Another Year…. Easier?

Did I think it would get easier?  Yes, I have told myself for the last almost 17 years it will get easier.  Do I still feel the sadness of Joshua having a disability? Yes.  Do I still cry and get frustrated? Yes.  Do I feel overwhelmed and wonder how or what next? Yes.   Do I want to give up? No...

I am not one for excuses but I do have to say lately lots of thoughts seem to be” is this all there is?”  Do we accept or do we continue on the road of unknown.  Do I continue to give encouragement when personally I feel discouraged?  Yes I do...

 Why; because my faith has made me strong and gives me the guidance for the next step. Nothing is a given and, sadly in today’s world, there is no free thing or extra help.  Or if it says it’s free “The catch” is a mile long…The mile is long enough without it.

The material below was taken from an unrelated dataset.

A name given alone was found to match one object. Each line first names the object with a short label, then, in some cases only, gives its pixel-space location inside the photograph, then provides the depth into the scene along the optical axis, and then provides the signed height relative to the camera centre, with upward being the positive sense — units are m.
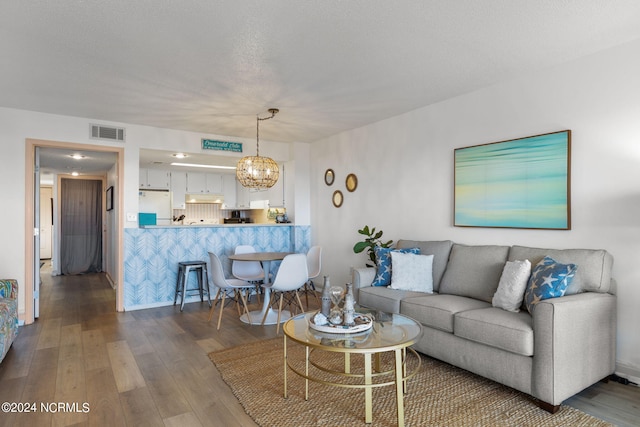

 What happen to people just being kind? I know that I always want to do the right thing. I want to be a giver of kindness and grace. I want to encourage and continue to be a listener and look for the potential of good. 

I know that if we accept what is in our control which is not much really.  We can work through whatever issue we are facing.

 Asking for help or encouragement is the one thing that seems to be lacking.  I know having Joshua made me rely on people and depend on their guidance.  That doesn’t mean that I have to agree; but listen, be thankful.

Giving God thanks for the smiles I have every day whether small or big. Taking a few minutes to breathe and accept … no one promised it would be easy.  Take the small steps and the hurdles with all the gusto you have.  Who’s to say we won’t get to the finish line and get a win?

This new year draw on your inner strength, your faith, family, friends.  Even if they don’t know what to say at the time you ask for help.  That’s ok... Just let them be there for you... In return you do the same.